Trois requiems fantastiques
Bois Brocélan
Promenons-nous dans les bois. A la fin du siècle de Maupassant, une famille bourgeoise en canotier, digne des bords de Marne, part en pique-nique dans la forêt avant d’aller à la pêche. Il fait beau, la vie est heureuse, l’avenir est radieux. Dommage qu’il s’agisse du bois Brocélan.
Black & Tans
Avant l’indépendance, deux soldats britanniques battent la campagne irlandaise pour rejoindre leur unité. Près d’une baraque isolée et d’une vieille tour, ils font la rencontre d’une jeune irlandaise esseulée. Elle leur précise qu’elle vit avec un certain Cuchullain et leur conseille de ne pas se rendre dans la tour. Oui, mais voilà, des soldats, ça n’écoute pas les petites filles…
Solitudinis Morbus
Un compte-rendu clinique nous expose la maladie de la solitude qui atteint parfois les gardiens de phare. Une forme mélancolique de psychose évolutive les conduit à abandonner leurs fonctions et à s’inventer un dialogue avec un personnage idéalisé issu d’une épave. Ils veulent tellement briller devant ce personnage qu’ils accomplissent les exploits les plus fous. Leurs derniers exploits.
Black intense
Le trait de Toppi est exceptionnel. Son utilisation des traits quasi-parallèles et ses oppositions entre gris et noir intense perdraient de leur force si ses dessins étaient mis en couleur. Le style reste figuratif malgré l’utilisation abondante de bottes de traits croisées. Il est au carrefour de l’art nouveau (Guimard, Mackintosh), de l’impressionnisme, du cubisme et de l’estampe japonaise pour la simplicité des formes ondulées obtenues à force de traits droits (et non pas de « nouilles »). C’est un style caractéristique, travaillé dans les années 70, puis stabilisé dans les années 80.

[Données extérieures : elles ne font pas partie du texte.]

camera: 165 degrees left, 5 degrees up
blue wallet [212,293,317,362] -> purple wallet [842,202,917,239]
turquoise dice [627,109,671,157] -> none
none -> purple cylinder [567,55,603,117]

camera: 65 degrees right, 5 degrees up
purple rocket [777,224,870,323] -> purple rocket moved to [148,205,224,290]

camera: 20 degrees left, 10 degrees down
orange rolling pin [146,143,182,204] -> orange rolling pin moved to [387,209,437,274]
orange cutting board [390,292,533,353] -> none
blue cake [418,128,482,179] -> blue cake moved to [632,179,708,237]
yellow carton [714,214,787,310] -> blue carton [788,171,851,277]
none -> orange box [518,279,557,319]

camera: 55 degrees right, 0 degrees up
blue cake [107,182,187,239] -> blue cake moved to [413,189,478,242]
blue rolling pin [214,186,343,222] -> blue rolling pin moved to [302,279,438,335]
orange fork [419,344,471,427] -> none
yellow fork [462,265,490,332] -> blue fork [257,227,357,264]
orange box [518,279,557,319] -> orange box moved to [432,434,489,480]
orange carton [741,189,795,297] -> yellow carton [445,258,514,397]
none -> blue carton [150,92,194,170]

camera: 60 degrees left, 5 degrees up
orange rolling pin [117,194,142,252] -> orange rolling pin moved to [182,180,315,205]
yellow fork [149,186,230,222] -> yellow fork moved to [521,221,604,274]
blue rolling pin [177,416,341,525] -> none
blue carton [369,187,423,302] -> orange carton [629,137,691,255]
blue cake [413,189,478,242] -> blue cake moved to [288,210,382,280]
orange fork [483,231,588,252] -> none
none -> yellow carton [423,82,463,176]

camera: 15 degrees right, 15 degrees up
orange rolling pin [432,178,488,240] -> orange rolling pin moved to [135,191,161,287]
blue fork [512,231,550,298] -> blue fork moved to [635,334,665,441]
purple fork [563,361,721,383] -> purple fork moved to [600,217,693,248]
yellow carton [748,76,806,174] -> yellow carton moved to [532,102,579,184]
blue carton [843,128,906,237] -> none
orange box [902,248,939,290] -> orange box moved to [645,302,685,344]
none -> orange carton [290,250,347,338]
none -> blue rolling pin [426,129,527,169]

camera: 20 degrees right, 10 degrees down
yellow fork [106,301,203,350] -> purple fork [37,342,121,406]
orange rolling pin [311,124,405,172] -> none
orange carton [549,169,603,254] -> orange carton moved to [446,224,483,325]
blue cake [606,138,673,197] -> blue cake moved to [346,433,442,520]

Travailleur de l’ombre, Toppi utilise des gris moins pour traduire les effets de la lumière que pour sculpter des tempéraments ou des atmosphères. Peintre du noir, il emploie la couleur de l’absence de couleurs pour inspirer la mort (le black intense de la tour dans Black & Tans), la menace (les falaises de Solitudinis Morbus) et pour servir de base à des dégradés de gris qui s’opposent à la lumière. Les planches de Toppi sont des toiles. Souvent à cadre unique, elles dépassent rarement les quatre cases et se dégustent tant dans la forme générale que les détails.
Toppi est à son aise dans les fables fantastiques et l’humour noir. Héritier d’Edgar Poe, du romantisme noir, il est en phase, dans les années 1970-80, avec un certain esprit morbide Humanoïdes associés (L’homme est-il bon ? de Moebius) et Fluide glacial (Fantaisies solitaires d’Alexis). L’atmosphère, sombre et fantastique, de ses scénarios est en totale harmonie avec son dessin. Toppi joue sur le registre de la culpabilité, de la fascination et de l’impossibilité d’être à la hauteur de ses attentes dans un monde sans pitié. La figure du père idéalisé est omniprésente dans cet album. Qu’elle prenne la forme de la complicité contrariée (la pêche dans Bois Brocélan), de la vengeance froide (dans Black & Tans) ou de sa forme la plus oedipienne (dans Solitudinis Morbus), Toppi nous décrit des personnages qui ne savent pas s’accepter eux-mêmes et dont l’idéal intériorisé est si fort qu’il les brise ou qu’il brise le monde qui les entoure.
Un univers fantastique neurasthénique servi intelligemment par une réelle élégance du ton et du trait. Un univers non chaotique, plutôt lent et diaboliquement serein. La sérénité de l’abandon. La sérénité du mort.